Terri-Lynne DeFino was born and raised in New Jersey, but escaped to the wilds of Connecticut, where she still lives with her husband and her cats. She spends most days in her loft, in her woodland cabin along the river, writing about people she’s never met. Other days, she can be found slaying monsters with her grandchildren. If you knock on her door, she’ll most likely be wearing a tiara. She’ll also invite you in and feed you, because you can take the Italian girl out of Jersey, but you can’t take the Jersey Italian out of the girl.

Books by Terri-Lynne DeFino

by Terri-Lynne DeFino - Fiction, Women's Fiction

Lively widow Varina Paladino has lived in the same house in Wyldale, New Jersey, her entire life. The town might be slightly stuck in the 1960s, but its population is getting younger and the Paladinos are embracing the change. What Varina is not embracing is dating. Running Paladino’s Italian Specialties grocery, caring for her mother and keeping her large, loud Jersey Italian family from killing one another take up all of Varina’s energy anyway.
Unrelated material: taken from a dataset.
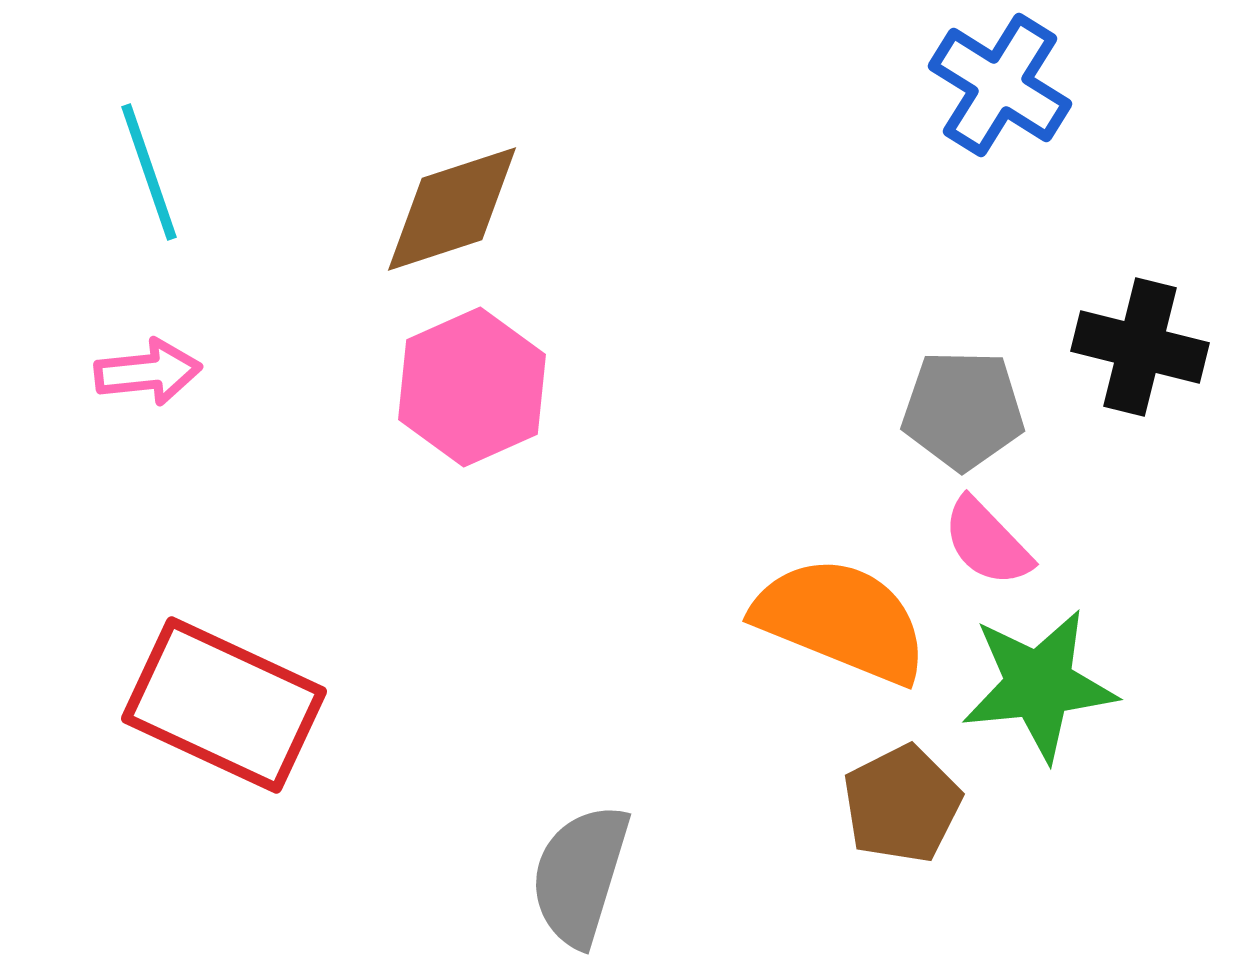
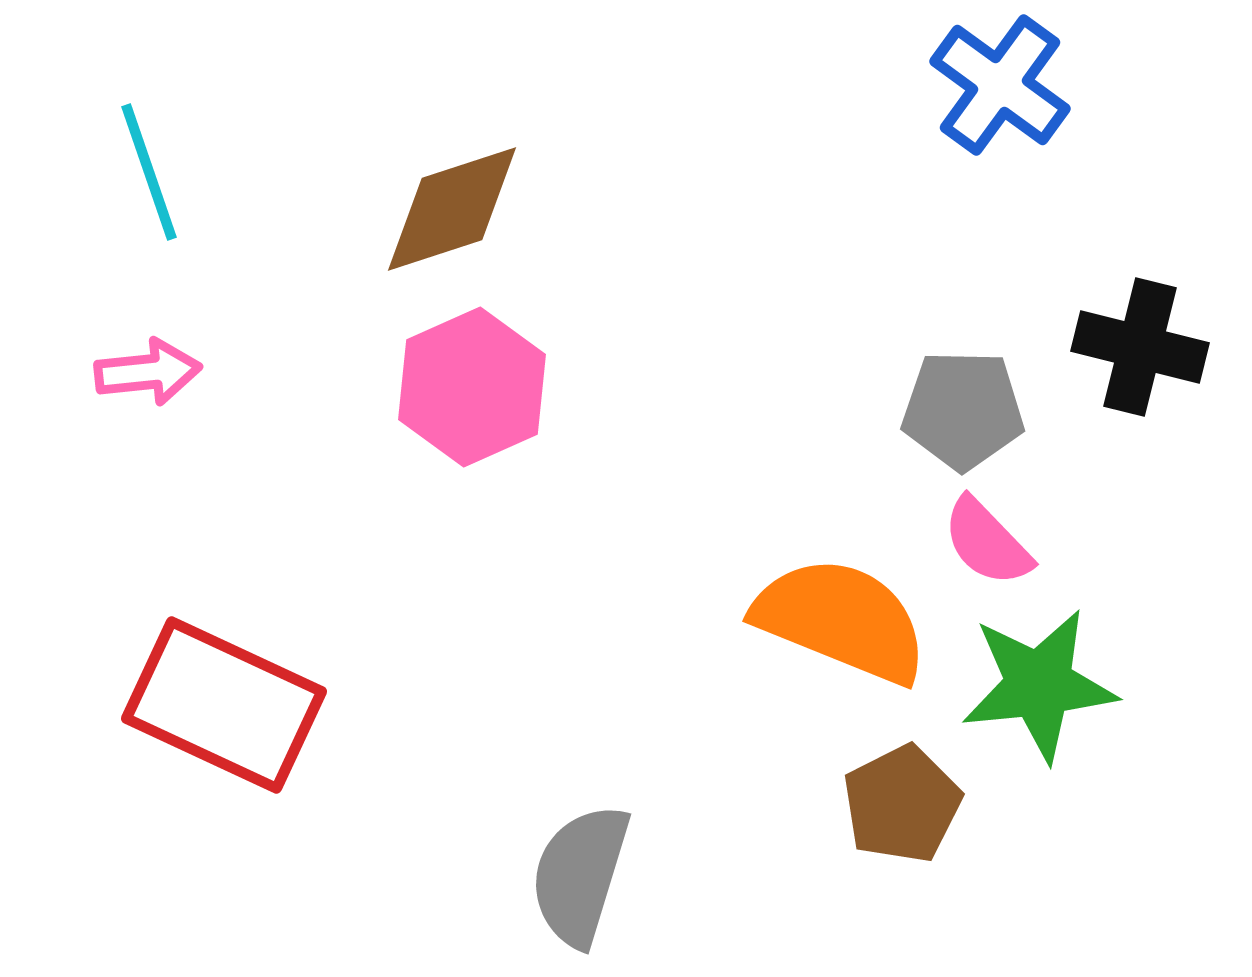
blue cross: rotated 4 degrees clockwise
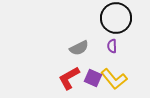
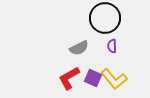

Sylvia Spini worries about her daughter being left all alone when she dies; she knows what it is to be old and alone. So when her granddaughter, Donatella, comes to her with an ill-conceived plan to find Varina a man, she dives in. The three men of the family are each secretly plotting their own big life changes, which will throw everyone for a loop.

by Terri-Lynne DeFino - Fiction, Women's Fiction

The Bar Harbor Home was established specifically for elderly writers needing a place to live out their golden years --- or final days --- in understated luxury and surrounded by congenial literary company. A faithful staff of nurses and orderlies surround the writers, and are drawn into their orbit, as they are forced to reckon with their own life stories. Among them are Cecibel Bringer, a young woman who never anticipated the impact of meeting her favorite writer, Alfonse Carducci --- or the effect he would have on her existence. In Cecibel, Alfonse finds a muse who returns him to the passion he thought he lost. As the words flow from him, Cecibel is reawakened to the idea of love and forgiveness.